## Problema A
Elenca i cognomi di tutte le persone nominate nel brano sull'esistenzialismo.
## Problema B
Riporta il passo del brano sull'esistenzialismo che va da "L’esistenza umana è" fino a "della sua esistenza [4]." compreso, sostituendo "progettualità" con "apertura al futuro".

## Brano
+---+

L’esistenzialismo, in generale, è considerato una filosofia personalista.
Ad esempio, secondo Pareyson:
“L’esistenzialismo intende fondare filosoficamente la persona. La risonanza metafisica dellasituazione in cui l’io è gettato a vivere, la libertà per cui l’individuo si forma e si trasforma nei suoi lineamenti spirituali, la dignità con cui la persona si afferma, al di sopra della particolarità labile ed effimera, in una validità irripetibile ed essenziale: ecco i motivi in cui si concreta, nell’esistenzialismo, l’esigenza personalistica” [1].
Lo storico della filosofia Copleston afferma giustamente che ciò che peculiarmente caratterizza l’esistenzialismo è la concezione secondo cui “l’esistenza precede l’essenza”.
La frase è di Sartre, ma esprime bene un principio antropologico che è presente in tutto l’esistenzialismo: l’essere umano non ha un’essenza immutabile e universale che permane identica nel tempo, definibile concettualmente, ma, come afferma il filosofo francese, “L’uomo sarà innanzitutto quello che avrà progettato di essere”[2].
L’uomo non è una sostanza perché ”non è altro che una serie di iniziative, è la somma, l’organizzazione, l’insieme delle relazioni che costituiscono queste iniziative”[3].
L’esistenza umana è fondamentalmente poter-essere, quindi è caratterizzata dalla progettualità e, scrive Sartre, “se veramente l’esistenza precede l’essenza, l’uomo è responsabile di quello che è. Così il primo passo dell’esistenzialismo è di mettere ogni uomo in possesso di quello che egli è e di far cadere su di lui la responsabilità totale della sua esistenza [4].
Sartre, a differenza di Heidegger, afferma il valore centrale della libertà nell’esistenza umana[5], ma concorda con il filosofo tedesco nel rifiutare il concetto di persona, inteso come l’unione sostanziale di anima immortale e di corpo, ereditato dalla tradizione metafisica cristiana.

+---+

## Dati forniti

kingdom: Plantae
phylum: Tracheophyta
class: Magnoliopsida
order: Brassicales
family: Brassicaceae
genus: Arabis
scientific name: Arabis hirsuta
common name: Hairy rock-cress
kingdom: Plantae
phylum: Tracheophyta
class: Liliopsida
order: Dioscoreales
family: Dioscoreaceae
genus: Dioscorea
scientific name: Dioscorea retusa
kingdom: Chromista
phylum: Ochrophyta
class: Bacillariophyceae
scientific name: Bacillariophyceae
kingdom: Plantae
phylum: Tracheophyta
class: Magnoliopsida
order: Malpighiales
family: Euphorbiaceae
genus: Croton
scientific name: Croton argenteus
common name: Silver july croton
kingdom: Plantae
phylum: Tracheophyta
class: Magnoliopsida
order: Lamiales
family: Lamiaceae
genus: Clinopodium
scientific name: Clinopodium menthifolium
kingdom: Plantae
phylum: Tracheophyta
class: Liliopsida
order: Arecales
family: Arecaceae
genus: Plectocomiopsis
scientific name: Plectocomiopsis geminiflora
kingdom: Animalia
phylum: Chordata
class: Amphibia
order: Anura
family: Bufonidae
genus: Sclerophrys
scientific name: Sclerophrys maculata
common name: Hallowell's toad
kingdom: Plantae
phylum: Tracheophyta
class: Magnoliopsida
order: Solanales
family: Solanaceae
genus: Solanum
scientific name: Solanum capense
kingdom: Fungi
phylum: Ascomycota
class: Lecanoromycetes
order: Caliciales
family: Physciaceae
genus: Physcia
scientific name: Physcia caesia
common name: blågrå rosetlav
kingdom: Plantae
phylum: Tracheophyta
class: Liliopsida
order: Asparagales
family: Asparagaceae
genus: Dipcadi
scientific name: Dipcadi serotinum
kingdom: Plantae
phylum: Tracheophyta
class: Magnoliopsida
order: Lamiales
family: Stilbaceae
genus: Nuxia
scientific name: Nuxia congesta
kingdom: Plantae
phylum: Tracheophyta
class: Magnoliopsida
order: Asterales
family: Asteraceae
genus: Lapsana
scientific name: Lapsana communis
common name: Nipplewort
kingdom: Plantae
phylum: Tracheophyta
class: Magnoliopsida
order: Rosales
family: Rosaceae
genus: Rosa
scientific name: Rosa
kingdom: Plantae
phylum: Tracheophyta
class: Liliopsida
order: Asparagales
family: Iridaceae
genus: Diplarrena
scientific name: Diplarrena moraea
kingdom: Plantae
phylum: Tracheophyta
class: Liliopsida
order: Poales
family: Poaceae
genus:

+---+

## Soluzione A
Pareyson, Copleston, Sartre, Heidegger

## Soluzione B
L’esistenza umana è fondamentalmente poter-essere, quindi è caratterizzata dalla apertura al futuro e, scrive Sartre, “se veramente l’esistenza precede l’essenza, l’uomo è responsabile di quello che è. Così il primo passo dell’esistenzialismo è di mettere ogni uomo in possesso di quello che egli è e di far cadere su di lui la responsabilità totale della sua esistenza [4].